中南米に生息するヤドクガエルの仲間は、強い毒をもつことで知られています。この毒は現地に生息するアリやダニを食べることにより作られます。毒の種類や数は種によりさまざまで、これまでに200種類以上の毒が確認されています。なかでもモウドクフキヤガエルの持つバトラコトキシンは、わずか0.00001gで人を一人死に至らしめるほどで、動物界では最も強い毒とされています。またアマゾンでは、皮ふではなく鼻先にある小さな骨性の突起を外敵に突き刺し、毒を注入する蛙も見つかっています。このようなカエルのもつ毒は、外敵に襲われたときに、相手をひるませるのに役立つようです。

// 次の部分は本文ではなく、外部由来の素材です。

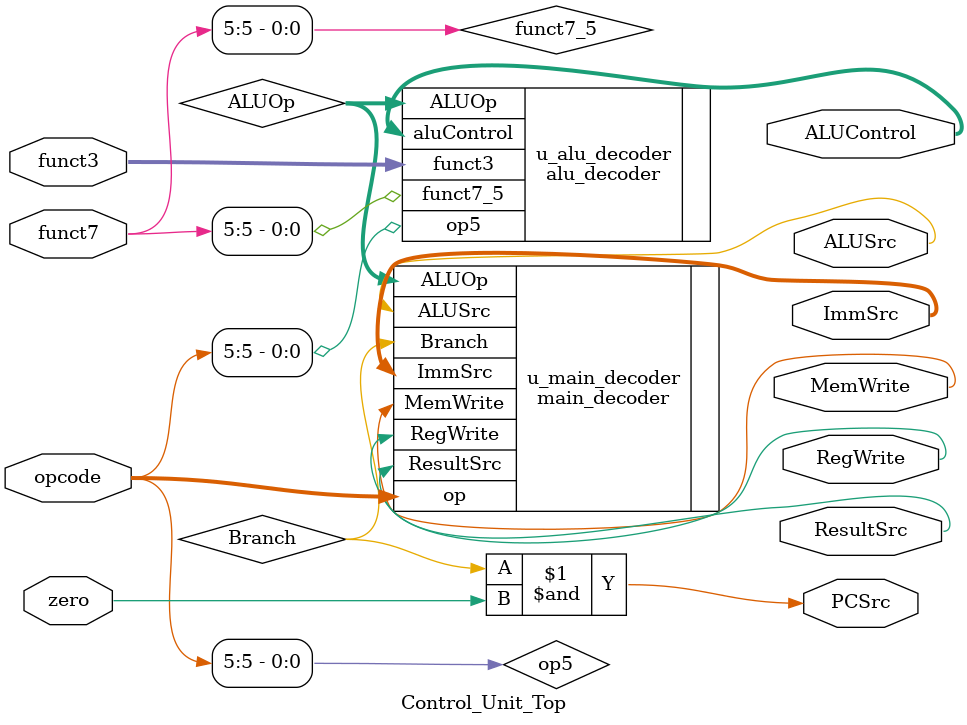
<source format=v>
`include "alu_decoder.v"
`include "main_decoder.v"

module Control_Unit_Top (
    input  [6:0] opcode, funct7,
    input  [2:0] funct3,
    input        zero,
    output       RegWrite, MemWrite, PCSrc, ALUSrc, ResultSrc,
    output [1:0] ImmSrc,
    output [2:0] ALUControl
);
    wire [1:0] ALUOp;
    wire       Branch;
    wire       op5      = opcode[5];
    wire       funct7_5 = funct7[5];

    main_decoder u_main_decoder (
        .op(opcode),
        .RegWrite(RegWrite),
        .MemWrite(MemWrite),
        .ResultSrc(ResultSrc),
        .ALUSrc(ALUSrc),
        .ImmSrc(ImmSrc),
        .ALUOp(ALUOp),
        .Branch(Branch)
    );

    alu_decoder u_alu_decoder (
        .ALUOp(ALUOp),
        .op5(op5),
        .funct7_5(funct7_5),
        .funct3(funct3),
        .aluControl(ALUControl)
    );

    assign PCSrc = Branch & zero;
endmodule
</source>
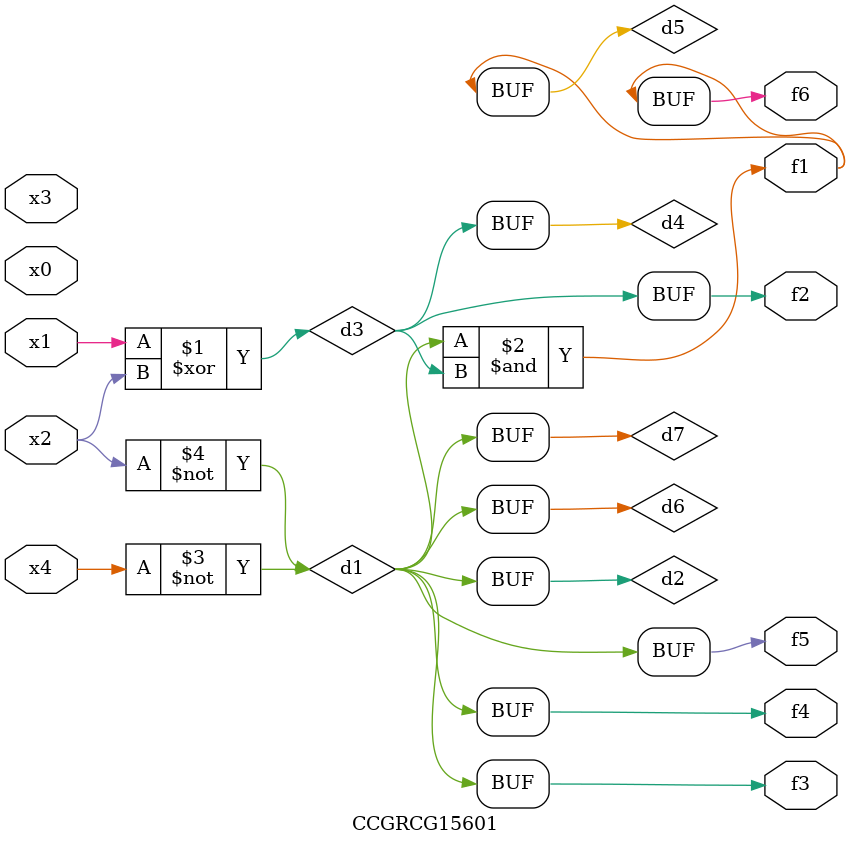
<source format=v>
module CCGRCG15601(
	input x0, x1, x2, x3, x4,
	output f1, f2, f3, f4, f5, f6
);

	wire d1, d2, d3, d4, d5, d6, d7;

	not (d1, x4);
	not (d2, x2);
	xor (d3, x1, x2);
	buf (d4, d3);
	and (d5, d1, d3);
	buf (d6, d1, d2);
	buf (d7, d2);
	assign f1 = d5;
	assign f2 = d4;
	assign f3 = d7;
	assign f4 = d7;
	assign f5 = d7;
	assign f6 = d5;
endmodule

</source>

モウドクフキヤガエル / ファンタスティカヤドクガエル / ミイロヤドクガエル

愛嬌のあるカエル
アマゾンツノガエル / チャコガエル

世界中のカエルが減少しています。
その大きな要因のひとつとしてカエルツボカビ症という感染症があげられます。

カエルツボカビとは?
真菌の一種で、1980年代後半に明らかにされた病原体です。
1970年代から1980年代にかけて、原因不明のカエルの大量死が世界で報告されていましたが、それらの多くがカエルツボカビ症によるものだったと後になって判明しました。原因が特定された後も、野外での感染を防ぐことは難しく、カエルツボカビにより絶滅した両生類は200種以上とされています。特に被害が大きいのは中南米やオーストラリアで、地域的な絶滅や、全体の個体数が10%未満に激減した地域なども確認されています。

なぜ広まった?
人間の活動により世界各地に運ばれ、大きなダメージをもたらしたと考えられています。
カエルツボカビの起源については、1番古いカエルツボカビがアフリカの標本から見つかっていることから、アフリカ起源とされていました。しかし、世界中の研究者による調査の結果、起源は東アジアで、そこにくらすカエルはカエルツボカビに対して高い抵抗力をもち、感染する確率が低いことがわかりました。

 

おわりに
今回展示したカエルたちは、中南米にすむ種のうちごくわずかではありますが、派手な模様をしたカエル、水中生活に適応したカエルなど、その多様な世界の一部を皆様にご覧いただきました。
中南米地域のカエルたちは生息環境の破壊や感染症の蔓延などから、その数を減らしています。パームオイルやカカオなど日本人も利用しているものを生産するために森林が伐採されるなど、この環境破壊は私たちの生活と無関係ではありません。熱帯雨林への影響に配慮した商品を選択し、購入するなど、今回の企画展を通して、さまざまなカエルたちがこれからも暮らしていけるよう、カエルが暮らす環境についても考えていただけましたら幸いです。